Uma pergunta que muita gente se faz, é por que a Colômbia conseguiu ser tão efetiva na diminuição da violência, especialmente em Bogotá e Medellín, e o Brasil e Pernambuco não conseguem, apesar de todo este avanço na estrutura? Isso sem falar em Nova York. Mesmo com a redução de 12% este ano, são 4 mil pessoas mortas em 2009.

A taxa em Pernambuco em Pernambuco em 2006 estava em torno de 56 por 100 mil, agora está em torno de 49 por cada 100 mil. A Colômbia na verdade retornou à sua taxa histórica, em torno de 30 (para 100 mil), que ainda é alta. É preciso ver o que reduziu na Colômbia, e também em Nova York. Muitas vezes se fala que foram programas sociais, construção de bibliotecas…na verdade são elementos fundamentais para darem legitimidade a atuação do Estado. Mas efetivamente essas reduções de mortes violentas não são desmontadas em 4 ou 5 anos apenas com projetos sociais. Eram grupos historicamente produzindo a violência. No caso da Colômbia é importante dizer que a deposição de armas de um dos principais grupos paramilitares permitiu uma gestão negociada do conflito nos espaços de Medellín e Bogotá. Precisamos aprender com essa experiência, mas eles não são um Estado tão complexo como o nosso. Por exemplo, eles têm uma polícia nacional. Além disso, no caso de Bogotá, a Policia é nacional, mas responde ao Prefeito, o que significa uma gestão territorial mais definida.

Então podemos concluir que houve uma omissão de todos os Governos Federais que passaram por aí, em relação à segurança pública?

Nós temos que ser justos…do ponto de vista geral concordo com você, pois há uma omissão histórica dos municípios e do Governo Federal com isso. Sendo justo, durante o Governo Fernando Henrique houve uma tentativa de trazer isso para o plano federal, com a criação da Secretaria Nacional de Segurança Pública, que foi uma coisa importante. E no Governo Lula tivemos uma modificação, ainda insuficiente, mas importante, no montante de recursos, com o Pronasci.

Mas fazer reforma das polícias como fez Nova York, por exemplo, sem o Governo Federal, seria impossível…

Eu discordo disso Pierre. Alguns Estados estão fazendo isso, e Pernambuco é um deles. Minas Gerais, São Paulo, Rio de Janeiro fizeram. A renovação na policia pernambucana, a entrada dos gestores dentro da Secretaria de Defesa Social, a utilização de planejamento de gestão, disseminando o modelo de gestão, descendo os níveis hierárquicos.

E a Corregedoria de Polícia funciona?

Hoje a entrada é muito alta e a resposta é muito alta. O mau policial está sendo punido administrativamente e criminalmente. Ela está valorizando o trabalho do bom policial.

Mas existe afastamento de policiais?

Existe. A corregedoria hoje tem instrumentos para isso, inclusive preventivos.

Aonde chegaremos com essa redução, se for alcançada? Algumas áreas estão com redução mais significativa?

::::::

Tarefa -> Na entrevista sobre violência, por que a queda das mortes violentas na Colômbia não pode ser explicada só pelos programas sociais? Responda em uma a três frases. As linhas que vêm a seguir são um material à parte, sem ligação com a entrevista.

::::::

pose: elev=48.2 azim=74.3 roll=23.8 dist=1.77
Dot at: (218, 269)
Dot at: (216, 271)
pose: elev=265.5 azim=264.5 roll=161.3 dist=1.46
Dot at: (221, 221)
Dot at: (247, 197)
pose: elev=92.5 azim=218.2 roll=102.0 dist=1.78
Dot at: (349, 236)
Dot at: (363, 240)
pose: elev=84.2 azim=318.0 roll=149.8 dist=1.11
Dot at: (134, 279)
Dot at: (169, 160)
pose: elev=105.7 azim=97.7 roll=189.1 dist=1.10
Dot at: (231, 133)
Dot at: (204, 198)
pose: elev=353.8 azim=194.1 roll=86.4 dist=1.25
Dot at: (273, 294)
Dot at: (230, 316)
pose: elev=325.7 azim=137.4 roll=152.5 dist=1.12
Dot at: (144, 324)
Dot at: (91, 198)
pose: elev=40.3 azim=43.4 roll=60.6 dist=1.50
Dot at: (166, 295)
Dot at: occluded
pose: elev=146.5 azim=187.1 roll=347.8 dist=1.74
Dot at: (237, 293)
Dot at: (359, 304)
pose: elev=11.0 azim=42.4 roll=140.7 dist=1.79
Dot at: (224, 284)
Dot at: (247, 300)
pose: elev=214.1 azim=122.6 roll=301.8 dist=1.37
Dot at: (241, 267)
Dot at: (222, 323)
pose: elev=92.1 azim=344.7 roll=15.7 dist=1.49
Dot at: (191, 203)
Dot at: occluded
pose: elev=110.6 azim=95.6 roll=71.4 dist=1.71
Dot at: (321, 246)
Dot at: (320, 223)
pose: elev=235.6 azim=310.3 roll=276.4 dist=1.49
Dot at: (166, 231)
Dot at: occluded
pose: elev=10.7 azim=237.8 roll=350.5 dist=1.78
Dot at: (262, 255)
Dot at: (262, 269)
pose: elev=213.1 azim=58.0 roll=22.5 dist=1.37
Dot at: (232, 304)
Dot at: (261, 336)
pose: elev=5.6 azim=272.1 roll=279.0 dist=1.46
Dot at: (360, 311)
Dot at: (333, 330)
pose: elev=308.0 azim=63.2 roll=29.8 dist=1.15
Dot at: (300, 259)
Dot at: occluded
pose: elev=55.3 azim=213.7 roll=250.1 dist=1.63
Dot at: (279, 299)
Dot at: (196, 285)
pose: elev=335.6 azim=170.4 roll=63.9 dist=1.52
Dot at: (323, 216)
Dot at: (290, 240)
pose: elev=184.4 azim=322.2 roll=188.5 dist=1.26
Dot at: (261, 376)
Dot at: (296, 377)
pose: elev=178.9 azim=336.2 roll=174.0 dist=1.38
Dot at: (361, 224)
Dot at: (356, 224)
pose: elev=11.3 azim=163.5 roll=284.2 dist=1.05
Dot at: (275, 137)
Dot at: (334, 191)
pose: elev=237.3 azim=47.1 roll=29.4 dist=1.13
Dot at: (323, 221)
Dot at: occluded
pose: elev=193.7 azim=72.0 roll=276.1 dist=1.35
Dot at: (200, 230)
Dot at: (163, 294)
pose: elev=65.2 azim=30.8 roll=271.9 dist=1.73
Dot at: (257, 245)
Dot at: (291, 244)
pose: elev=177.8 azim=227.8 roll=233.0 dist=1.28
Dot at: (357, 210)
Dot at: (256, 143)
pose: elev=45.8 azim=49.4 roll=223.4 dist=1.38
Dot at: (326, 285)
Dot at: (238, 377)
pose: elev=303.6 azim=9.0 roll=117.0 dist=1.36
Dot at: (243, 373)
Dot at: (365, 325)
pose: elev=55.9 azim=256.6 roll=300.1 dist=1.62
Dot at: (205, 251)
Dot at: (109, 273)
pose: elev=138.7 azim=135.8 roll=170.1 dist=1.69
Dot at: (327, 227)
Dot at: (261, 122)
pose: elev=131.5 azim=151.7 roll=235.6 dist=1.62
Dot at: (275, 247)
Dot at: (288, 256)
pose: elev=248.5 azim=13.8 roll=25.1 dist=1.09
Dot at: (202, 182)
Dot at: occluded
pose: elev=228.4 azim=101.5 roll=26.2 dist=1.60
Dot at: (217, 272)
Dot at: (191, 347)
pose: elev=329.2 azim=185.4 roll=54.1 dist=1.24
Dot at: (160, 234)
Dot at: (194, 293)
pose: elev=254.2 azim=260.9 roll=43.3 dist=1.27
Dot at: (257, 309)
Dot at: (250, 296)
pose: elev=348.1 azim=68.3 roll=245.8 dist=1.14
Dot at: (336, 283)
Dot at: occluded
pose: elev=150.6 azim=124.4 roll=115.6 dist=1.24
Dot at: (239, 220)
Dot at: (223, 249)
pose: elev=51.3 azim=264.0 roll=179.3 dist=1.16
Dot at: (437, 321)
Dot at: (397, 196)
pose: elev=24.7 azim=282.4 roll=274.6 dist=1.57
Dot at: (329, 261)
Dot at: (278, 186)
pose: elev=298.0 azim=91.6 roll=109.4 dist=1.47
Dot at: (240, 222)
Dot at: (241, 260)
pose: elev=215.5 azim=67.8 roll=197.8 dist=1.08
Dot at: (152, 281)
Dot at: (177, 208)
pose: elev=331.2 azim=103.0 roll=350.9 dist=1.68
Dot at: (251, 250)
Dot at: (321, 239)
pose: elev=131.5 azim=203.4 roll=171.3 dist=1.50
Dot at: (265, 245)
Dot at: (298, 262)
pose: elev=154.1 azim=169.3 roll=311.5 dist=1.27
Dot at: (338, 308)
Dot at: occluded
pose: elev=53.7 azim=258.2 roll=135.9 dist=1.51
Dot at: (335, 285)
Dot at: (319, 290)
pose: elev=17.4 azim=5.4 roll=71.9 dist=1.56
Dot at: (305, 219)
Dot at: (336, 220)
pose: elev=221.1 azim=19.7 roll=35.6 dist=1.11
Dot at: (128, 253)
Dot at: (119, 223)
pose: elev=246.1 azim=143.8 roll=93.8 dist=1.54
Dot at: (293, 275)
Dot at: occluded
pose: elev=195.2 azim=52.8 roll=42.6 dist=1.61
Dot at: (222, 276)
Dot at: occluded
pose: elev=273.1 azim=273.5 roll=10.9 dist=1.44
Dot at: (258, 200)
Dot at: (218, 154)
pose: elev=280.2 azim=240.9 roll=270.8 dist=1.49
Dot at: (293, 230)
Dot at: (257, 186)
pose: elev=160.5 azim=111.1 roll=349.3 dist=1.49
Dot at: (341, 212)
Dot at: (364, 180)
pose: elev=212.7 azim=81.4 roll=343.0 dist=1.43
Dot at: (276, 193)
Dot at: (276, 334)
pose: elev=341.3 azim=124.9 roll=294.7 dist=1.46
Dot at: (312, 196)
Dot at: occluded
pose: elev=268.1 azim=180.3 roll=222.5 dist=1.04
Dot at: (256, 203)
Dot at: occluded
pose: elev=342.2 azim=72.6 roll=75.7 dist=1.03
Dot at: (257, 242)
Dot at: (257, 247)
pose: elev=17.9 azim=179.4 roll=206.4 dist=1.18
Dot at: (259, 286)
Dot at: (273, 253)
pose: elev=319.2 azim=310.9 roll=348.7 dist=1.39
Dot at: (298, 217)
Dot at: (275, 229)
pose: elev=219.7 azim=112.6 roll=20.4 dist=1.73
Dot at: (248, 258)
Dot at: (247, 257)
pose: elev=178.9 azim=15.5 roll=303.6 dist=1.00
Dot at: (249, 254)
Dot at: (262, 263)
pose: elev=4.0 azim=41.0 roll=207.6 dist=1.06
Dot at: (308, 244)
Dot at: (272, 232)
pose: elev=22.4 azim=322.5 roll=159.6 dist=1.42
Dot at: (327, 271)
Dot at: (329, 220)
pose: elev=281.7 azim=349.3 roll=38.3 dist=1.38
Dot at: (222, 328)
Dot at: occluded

::::::

Resposta -> Porque a violência era produzida havia muito tempo por grupos, e reduções assim não se desfazem em 4 ou 5 anos apenas com projetos sociais. Na Colômbia, a entrega das armas por um dos principais grupos paramilitares permitiu uma gestão negociada do conflito em Medellín e Bogotá.